Okay, so—I always have some kind of cookie dough in my freezer. Cookie dough is great to make at home especially if you’re in a small household, because it freezes really well. I usually make a batch of cookie dough that probably makes 16 to 24 cookies, but I bake just two or four of them and freeze the rest. I love trying new cookie recipes; they’re probably the thing I love to bake the most on my own. So what ends up happening is that a few months in, I look in my freezer and I have like 6 to 10 different cookie doughs. I’ll bake batches of them and put them in little boxes, and that’s my hostess gift, a little variety box of cookies. People are like, “Wow, I can’t believe it—you slaved over this!” and I’m like, “Yeah! Totally. I did.”

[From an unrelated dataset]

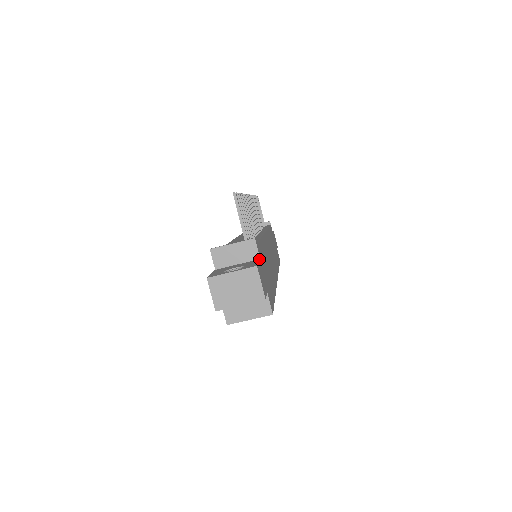
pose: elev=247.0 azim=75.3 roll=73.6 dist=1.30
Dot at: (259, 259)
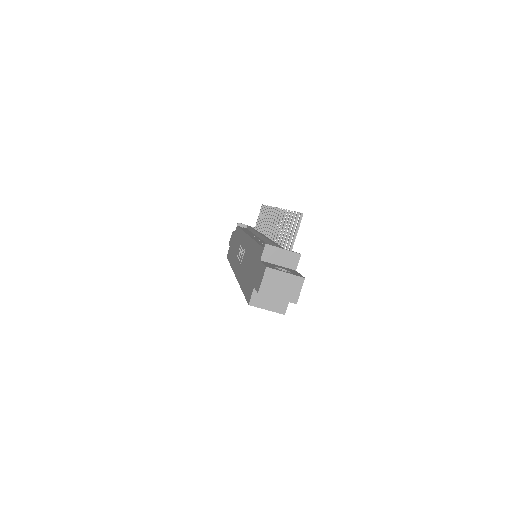
Dot at: occluded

Something on my to-be-baked list

Claire Saffitz, who’s one of my cooking heroes, had a big feature awhile ago about how to make croissants at home. This is something I have yet to tackle because it’s kind of a time-intensive thing. She makes it look—I don’t want to say she makes it look easy, because it’s not an easy process! But she’s so thorough. I appreciate it as a thorough person myself. I feel like—I’m finally going to do it! This is the year I make croissants at home! And then I look at the recipe every week and am like, “Maybe next week.”

My favorite meal to cook

I like cooking breakfast the most, just because it feels like less of a chore. After a long day of work, I don’t want to cook dinner; it’s kind of a drag. Whereas I feel like there’s an optimistic, hopeful thing in breakfast. I’m a savory-breakfast person because I eat so many sweets for my baking, so when I make myself breakfast, it’s on the healthy-ish side, like an omelet with avocado. It gets me going. I get something in my stomach besides the cakes I’m going to test.

Other baking Instagrams I love

Zoë Bakes is another personal hero of mine—she’s a trained pastry chef, and she has these really, really amazing Instagram stories where she shows you step-by-step, which is common these days, but the recipes she creates are actual, like, elevated pastries. She has a Baked Alaska that has three different layers of ice cream inside, and she covered it in meringue and torches it with a giant flame! And she just goes through it step-by-step.

My friend Adrianna Adarme from A Cozy Kitchen, her Instagram is such an inspiration to me—she has these wonderful reels, and she just does these really amazing quick and easy-to-digest videos of her food. She has one for birria tacos where she pulls the tacos apart and they just have those string-cheese pulls—it’s amazing.